Given its global importance – 24 per cent of cross-border asset management takes place in Switzerland – the Swiss financial sector would be ideally placed to play a key role as a catalyst for driving this reorientation. But while there is general agreement on the goal, opinions diverge considerably as to the means of achieving it.

EU taxonomy: “sustainability” at last defined

In June 2020, the EU adopted the Taxonomy Regulation, which forms the backbone of its Action Plan on Financing Sustainable Growth. One of its primary aims is to identify and promote investments in “sustainable” activities that are consistent with the EU goal of climate neutrality by 2050. To this end, the Regulation creates a classification (taxonomy) of corporate economic activities, based on their potential to contribute to the EU’s six environmental objectives. At various levels, it encompasses more than 70 activities from the fields of energy, transport, forestry and construction; these account for more than 90 per cent of EU greenhouse gas emissions. Large companies are required to report their activities that are aligned with the taxonomy and to indicate the share of overall activity that they represent. This information should enable financial market participants to prioritize the funding of projects and assets that can be shown to contribute most to reductions in the direction of climate neutrality. As of 2023, large companies will also be required to disclose the degree to which their activities are aligned with the taxonomy. Financial institutions will also be subject to the same requirement starting in 2024.

For an activity to be classified as “green” under the taxonomy, it must make a vital contribution to at least one of the EU’s six environmental objectives, without significantly counteracting the other five, and must respect guarantees relating to human and labour rights. The criteria for identifying environmentally friendly activities are set by the European Commission. An initial legal instrument focused on climate has been in force since January 2022, and addresses activities that contribute to achieving the first two objectives of the taxonomy (climate change mitigation and adaptation). The criteria for the other four goals (environmental pollution, water, circular economy and biodiversity) are to be set by the end of the year. Further social criteria and governance -related aspects are also to be determined.

And in Switzerland: between competitiveness and/or sustainability

In its 2020 Report on sustainability in Switzerland’s financial sector, the Federal Council recognized the importance of a uniform system of classification for sustainable activities (taxonomy), primarily “because comparable information means transparency for clients, insured parties, investors and the public”. However, in the wake of opposition from the industry, and invoking the sacrosanct principle of subsidiarity with regard to State action, it opted to pursue a voluntary and hence a non-regulatory approach. In June 2022, it adopted the Swiss Climate Scores (SCS), which were drawn up by a working group comprising industry players, representatives of the federal administration, academia and NGOs. Their aim is to provide institutional or private investors with “reliable and comparable” information regarding the degree to which their financial investments are compatible with international climate goals. The Federal Council recommends that all Swiss financial market participants should apply the Swiss Climate Scores to financial investments and client portfolios “wherever this makes sense”.

Is the approach credible?

To be worthy of their status as “best practices” in the realm of climate transparency, the SCS are to be reviewed at regular intervals and, “if necessary”, adapted to reflect the latest insights. The Federal Department of Finance (FDF) and the Federal Department of the Environment, Transport, Energy and Communications (DETEC) have been tasked with reviewing the progress made, by the end of 2023, towards the adoption of the “Swiss Climate Scores” by Swiss financial market players – as previously noted, on a voluntary basis. It will be useful, in this context, to compare such progress with that achieved in the EU through the application of the taxonomy and other regulatory measures.
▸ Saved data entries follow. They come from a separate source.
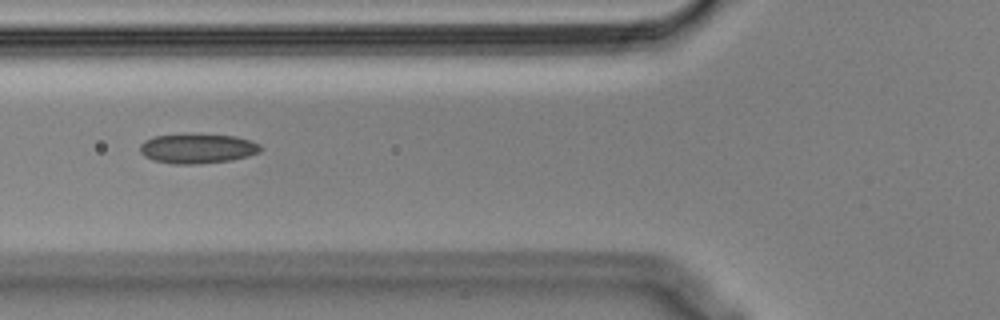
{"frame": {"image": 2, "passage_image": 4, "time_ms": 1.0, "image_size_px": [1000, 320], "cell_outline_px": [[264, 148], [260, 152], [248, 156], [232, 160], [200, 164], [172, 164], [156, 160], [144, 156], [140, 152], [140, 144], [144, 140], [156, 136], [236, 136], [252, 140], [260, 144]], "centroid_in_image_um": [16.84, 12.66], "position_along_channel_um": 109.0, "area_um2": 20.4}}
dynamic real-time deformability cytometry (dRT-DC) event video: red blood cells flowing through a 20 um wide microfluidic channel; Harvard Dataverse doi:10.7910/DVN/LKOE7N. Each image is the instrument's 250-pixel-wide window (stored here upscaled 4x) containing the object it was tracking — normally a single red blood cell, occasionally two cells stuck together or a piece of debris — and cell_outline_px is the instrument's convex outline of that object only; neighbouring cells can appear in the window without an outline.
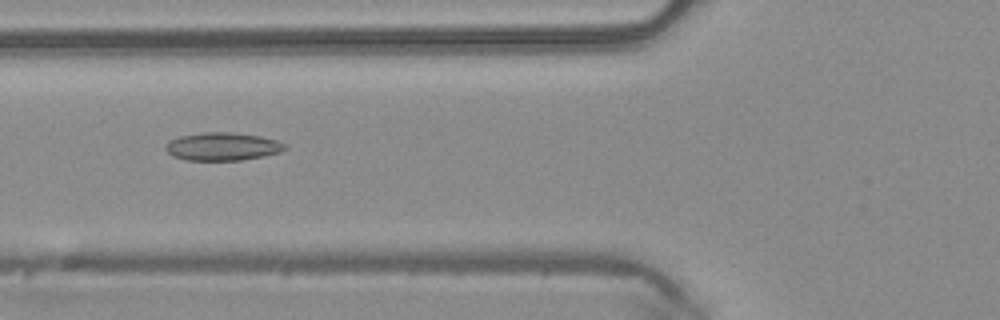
{"species": "common noctule bat (a hibernating species)", "species_latin": "Nyctalus noctula", "temperature_condition": "warm", "stored_images_in_passage": 38, "camera_frame_rate_fps": 3000, "um_per_image_px": 0.085, "animal": {"sex": "male", "body_mass_g": 20.4}, "frame": {"image": 1, "passage_image": 19, "time_ms": 6.0, "image_size_px": [1000, 320], "cell_outline_px": [[288, 148], [280, 152], [264, 156], [240, 160], [188, 160], [172, 156], [164, 148], [168, 140], [180, 136], [204, 132], [232, 132], [260, 136], [276, 140], [284, 144]], "centroid_in_image_um": [18.9, 12.45], "position_along_channel_um": 106.9, "area_um2": 19.48}}
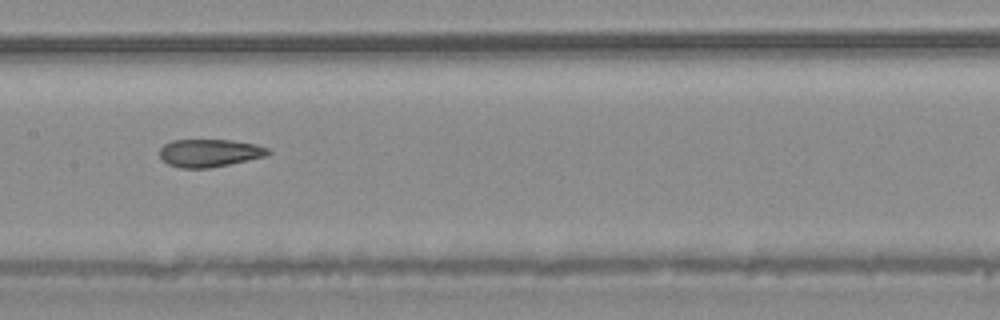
{"frame": {"image": 2, "passage_image": 25, "time_ms": 8.0, "image_size_px": [1000, 320], "cell_outline_px": [[272, 152], [268, 156], [208, 168], [180, 168], [168, 164], [160, 156], [160, 148], [164, 144], [172, 140], [232, 140], [256, 144], [268, 148]], "centroid_in_image_um": [17.83, 13.0], "position_along_channel_um": 189.6, "area_um2": 17.57}}
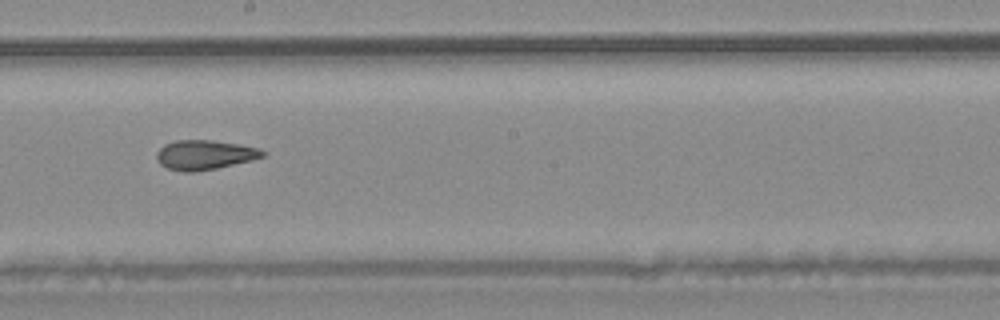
{"frame": {"image": 3, "passage_image": 28, "time_ms": 9.0, "image_size_px": [1000, 320], "cell_outline_px": [[268, 152], [264, 156], [252, 160], [216, 168], [196, 172], [184, 172], [168, 168], [160, 164], [156, 160], [156, 152], [164, 144], [176, 140], [212, 140], [260, 148]], "centroid_in_image_um": [17.39, 13.16], "position_along_channel_um": 230.8, "area_um2": 18.32}}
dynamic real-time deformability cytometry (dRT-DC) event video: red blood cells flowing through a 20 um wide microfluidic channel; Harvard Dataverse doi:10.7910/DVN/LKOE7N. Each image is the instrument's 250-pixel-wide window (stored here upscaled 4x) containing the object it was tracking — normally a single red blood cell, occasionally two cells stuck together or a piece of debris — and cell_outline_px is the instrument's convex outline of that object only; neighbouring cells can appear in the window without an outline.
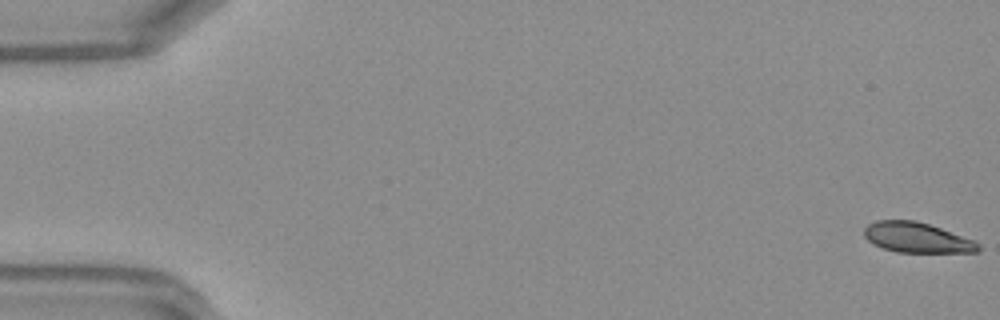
{"species": "Egyptian fruit bat (a non-hibernating species)", "species_latin": "Rousettus aegyptiacus", "temperature_condition": "warm", "stored_images_in_passage": 48, "camera_frame_rate_fps": 3000, "um_per_image_px": 0.085, "frame": {"image": 1, "passage_image": 1, "time_ms": 0.0, "image_size_px": [1000, 320], "cell_outline_px": [[980, 252], [896, 252], [872, 244], [864, 236], [864, 228], [868, 224], [876, 220], [916, 220], [976, 240], [980, 244]], "centroid_in_image_um": [77.95, 20.19], "position_along_channel_um": 7.1, "area_um2": 20.17}}
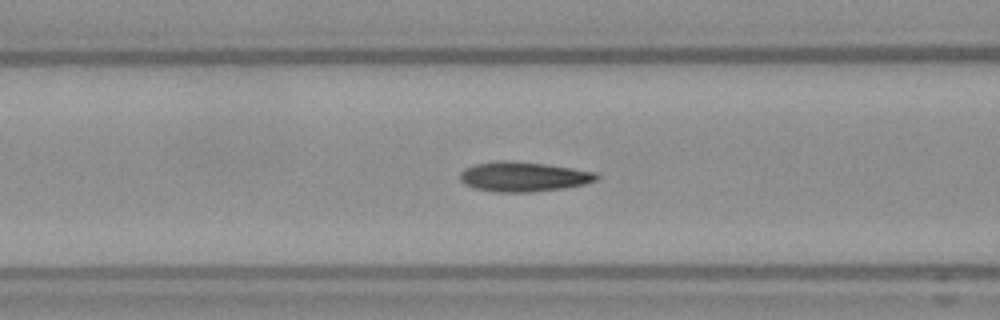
{"frame": {"image": 2, "passage_image": 20, "time_ms": 6.333, "image_size_px": [1000, 320], "cell_outline_px": [[600, 180], [584, 184], [564, 188], [532, 192], [496, 192], [476, 188], [464, 184], [460, 180], [460, 172], [464, 168], [476, 164], [500, 160], [512, 160], [544, 164], [572, 168], [596, 172], [600, 176]], "centroid_in_image_um": [44.51, 15.01], "position_along_channel_um": 122.1, "area_um2": 23.81}}
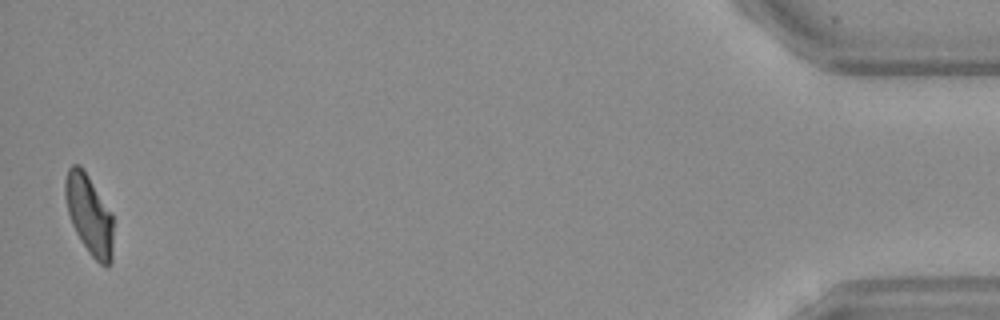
{"frame": {"image": 3, "passage_image": 48, "time_ms": 15.667, "image_size_px": [1000, 320], "cell_outline_px": [[112, 260], [108, 268], [100, 264], [88, 252], [80, 240], [72, 224], [68, 212], [64, 196], [64, 180], [68, 168], [72, 164], [80, 164], [84, 168], [112, 212]], "centroid_in_image_um": [7.57, 18.21], "position_along_channel_um": 427.6, "area_um2": 22.66}, "authors_computed_cell_mechanics": {"area_um2": 22.9177, "velocity_mm_per_s": 4.2402, "shape_relaxation_time_tau1_ms": 5.4247, "shape_relaxation_time_tau2_ms": 1.9638, "deformation_change_tau1": 0.1687, "deformation_change_tau2": 0.09}}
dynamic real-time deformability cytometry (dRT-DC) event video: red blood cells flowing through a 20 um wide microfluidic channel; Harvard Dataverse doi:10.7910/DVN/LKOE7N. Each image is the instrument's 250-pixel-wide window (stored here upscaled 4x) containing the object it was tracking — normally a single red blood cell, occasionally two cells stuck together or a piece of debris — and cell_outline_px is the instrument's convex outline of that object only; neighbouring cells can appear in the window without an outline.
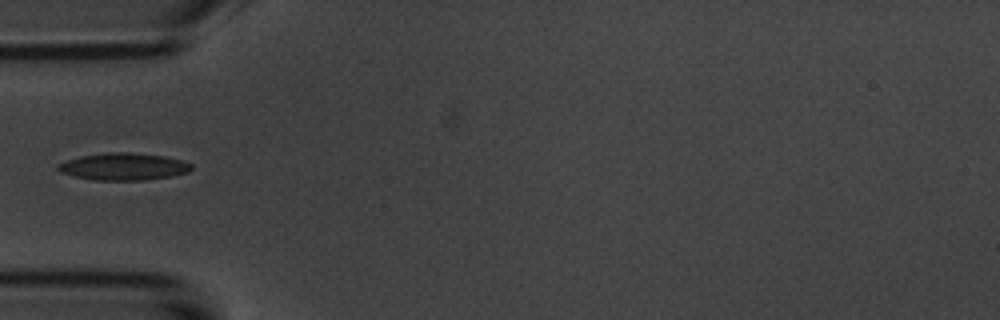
{"species": "common noctule bat (a hibernating species)", "species_latin": "Nyctalus noctula", "temperature_condition": "room temperature", "stored_images_in_passage": 8, "camera_frame_rate_fps": 3000, "um_per_image_px": 0.085, "animal": {"sex": "male", "body_mass_g": 20.1, "forearm_length_mm": 53.5}, "frame": {"image": 1, "passage_image": 5, "time_ms": 5.667, "image_size_px": [1000, 320], "cell_outline_px": [[192, 168], [188, 172], [172, 176], [144, 180], [96, 180], [76, 176], [60, 172], [56, 168], [56, 164], [80, 156], [108, 152], [132, 152], [164, 156], [180, 160], [192, 164]], "centroid_in_image_um": [10.5, 14.15], "position_along_channel_um": 74.5, "area_um2": 21.04}}
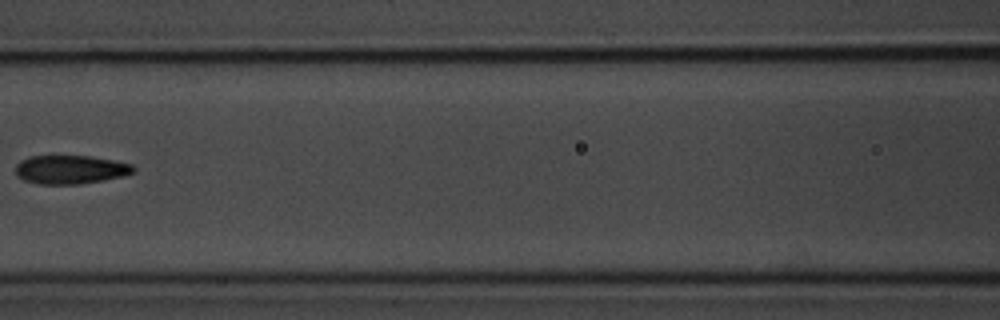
{"frame": {"image": 2, "passage_image": 7, "time_ms": 8.0, "image_size_px": [1000, 320], "cell_outline_px": [[136, 172], [124, 176], [104, 180], [80, 184], [36, 184], [24, 180], [16, 176], [16, 164], [20, 160], [28, 156], [88, 156], [112, 160], [132, 164], [136, 168]], "centroid_in_image_um": [5.98, 14.42], "position_along_channel_um": 160.6, "area_um2": 19.88}}
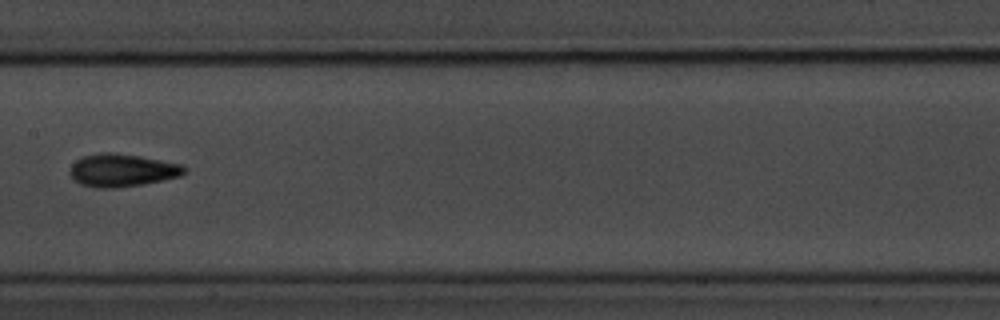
{"frame": {"image": 3, "passage_image": 8, "time_ms": 9.0, "image_size_px": [1000, 320], "cell_outline_px": [[188, 172], [180, 176], [140, 184], [116, 188], [96, 188], [80, 184], [68, 172], [72, 164], [76, 160], [84, 156], [100, 152], [112, 152], [140, 156], [180, 164], [188, 168]], "centroid_in_image_um": [10.37, 14.46], "position_along_channel_um": 197.0, "area_um2": 21.79}}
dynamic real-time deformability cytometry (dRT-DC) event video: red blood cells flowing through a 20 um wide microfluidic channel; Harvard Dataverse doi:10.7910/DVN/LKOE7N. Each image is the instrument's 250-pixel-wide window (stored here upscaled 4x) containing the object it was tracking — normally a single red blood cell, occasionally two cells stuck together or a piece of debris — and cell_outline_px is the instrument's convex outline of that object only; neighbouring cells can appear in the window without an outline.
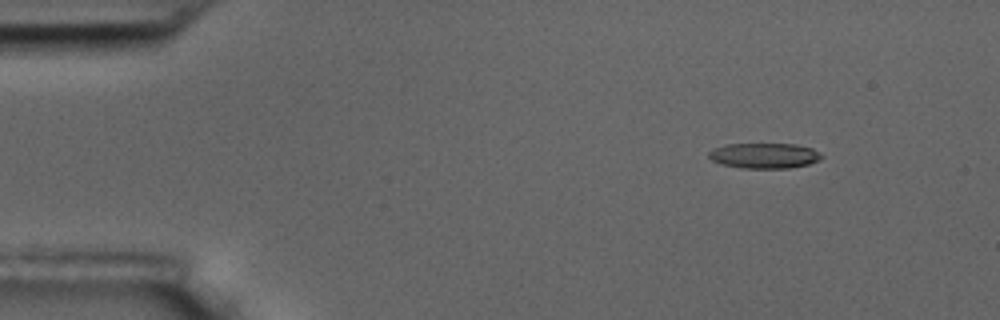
{"species": "common noctule bat (a hibernating species)", "species_latin": "Nyctalus noctula", "temperature_condition": "room temperature", "stored_images_in_passage": 6, "camera_frame_rate_fps": 3000, "um_per_image_px": 0.085, "animal": {"sex": "male", "body_mass_g": 17.5, "forearm_length_mm": 52.3}, "frame": {"image": 1, "passage_image": 2, "time_ms": 0.333, "image_size_px": [1000, 320], "cell_outline_px": [[824, 156], [820, 160], [808, 164], [788, 168], [744, 168], [724, 164], [712, 160], [708, 156], [708, 152], [712, 148], [728, 144], [796, 144], [812, 148]], "centroid_in_image_um": [64.98, 13.22], "position_along_channel_um": 20.0, "area_um2": 16.59}}
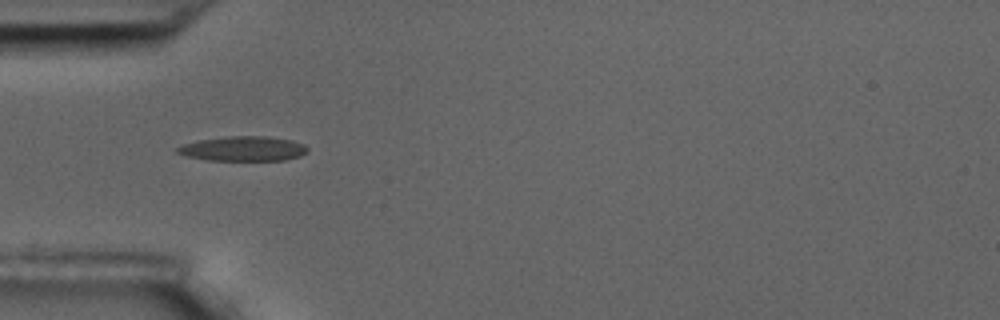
{"frame": {"image": 2, "passage_image": 5, "time_ms": 1.333, "image_size_px": [1000, 320], "cell_outline_px": [[308, 152], [300, 156], [284, 160], [208, 160], [184, 156], [176, 152], [176, 148], [184, 144], [200, 140], [228, 136], [264, 136], [292, 140], [304, 144], [308, 148]], "centroid_in_image_um": [20.68, 12.64], "position_along_channel_um": 64.3, "area_um2": 18.73}}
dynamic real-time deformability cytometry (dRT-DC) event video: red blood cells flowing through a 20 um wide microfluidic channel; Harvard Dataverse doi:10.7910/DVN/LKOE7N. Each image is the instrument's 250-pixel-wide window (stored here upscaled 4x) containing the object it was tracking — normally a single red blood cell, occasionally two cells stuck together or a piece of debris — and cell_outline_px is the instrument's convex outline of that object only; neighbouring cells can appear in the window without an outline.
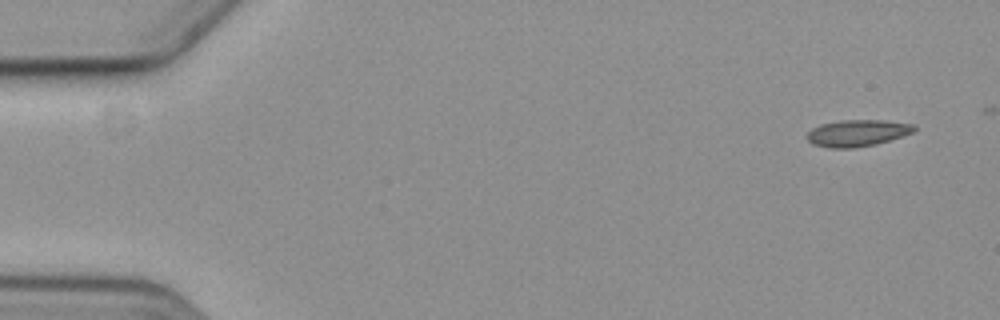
{"species": "common noctule bat (a hibernating species)", "species_latin": "Nyctalus noctula", "temperature_condition": "cold", "stored_images_in_passage": 5, "camera_frame_rate_fps": 3000, "um_per_image_px": 0.085, "animal": {"sex": "female", "body_mass_g": 19.3, "forearm_length_mm": 54.1}, "frame": {"image": 1, "passage_image": 1, "time_ms": 0.0, "image_size_px": [1000, 320], "cell_outline_px": [[916, 128], [912, 132], [876, 144], [856, 148], [828, 148], [812, 144], [804, 136], [812, 128], [820, 124], [840, 120], [880, 120], [916, 124]], "centroid_in_image_um": [72.82, 11.31], "position_along_channel_um": 12.2, "area_um2": 16.7}}
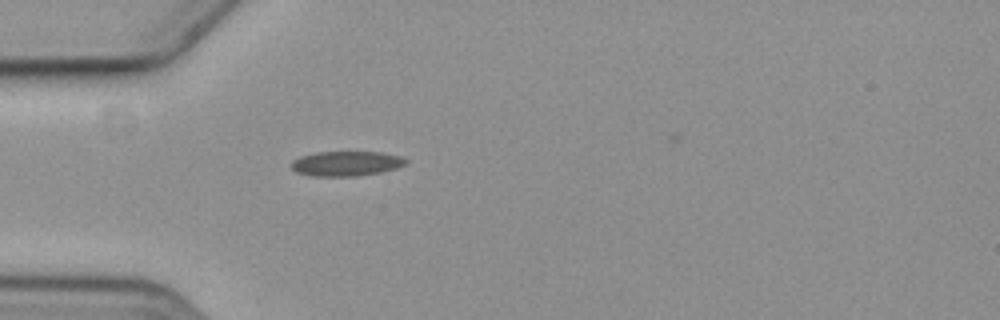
{"frame": {"image": 2, "passage_image": 5, "time_ms": 4.667, "image_size_px": [1000, 320], "cell_outline_px": [[408, 160], [404, 164], [396, 168], [380, 172], [356, 176], [312, 176], [296, 172], [292, 168], [292, 160], [300, 156], [316, 152], [380, 152], [400, 156]], "centroid_in_image_um": [29.4, 13.9], "position_along_channel_um": 55.6, "area_um2": 16.47}}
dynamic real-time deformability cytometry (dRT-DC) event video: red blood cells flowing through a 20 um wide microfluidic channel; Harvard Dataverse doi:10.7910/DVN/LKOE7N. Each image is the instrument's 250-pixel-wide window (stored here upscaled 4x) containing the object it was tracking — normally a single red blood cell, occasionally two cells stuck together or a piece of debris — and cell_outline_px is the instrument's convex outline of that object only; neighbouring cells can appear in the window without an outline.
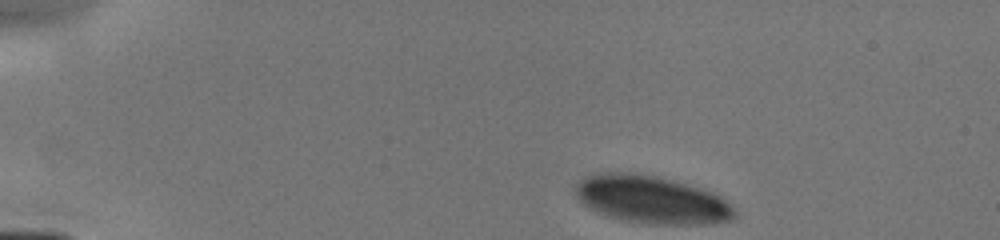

At present, the SCS raise several questions. Will they actually be implemented in the financial sector? Will mere pressure by clients on financial institutions suffice to ensure that they are implemented? Or can a sufficiently substantial climate incentive be created only by introducing further regulations to ensure that investments are consistent with the goals of the Paris Agreement to which Switzerland has signed up? To be continued in 2023.

The 5+1 indicators of the Swiss Climate Scores

The SCS include five mandatory and one optional indicator. Three indicators relate to the current state of portfolios (greenhouse gas emissions; exposure to fossil fuel activities; credible climate stewardship). Two indicators are "forward-looking" (verified commitments to net zero; management to net zero). For now, the "global warming potential" indicator, in other words, the level of global warming that would occur if the global economy acted with the same ambition as the companies in the portfolio, remains optional.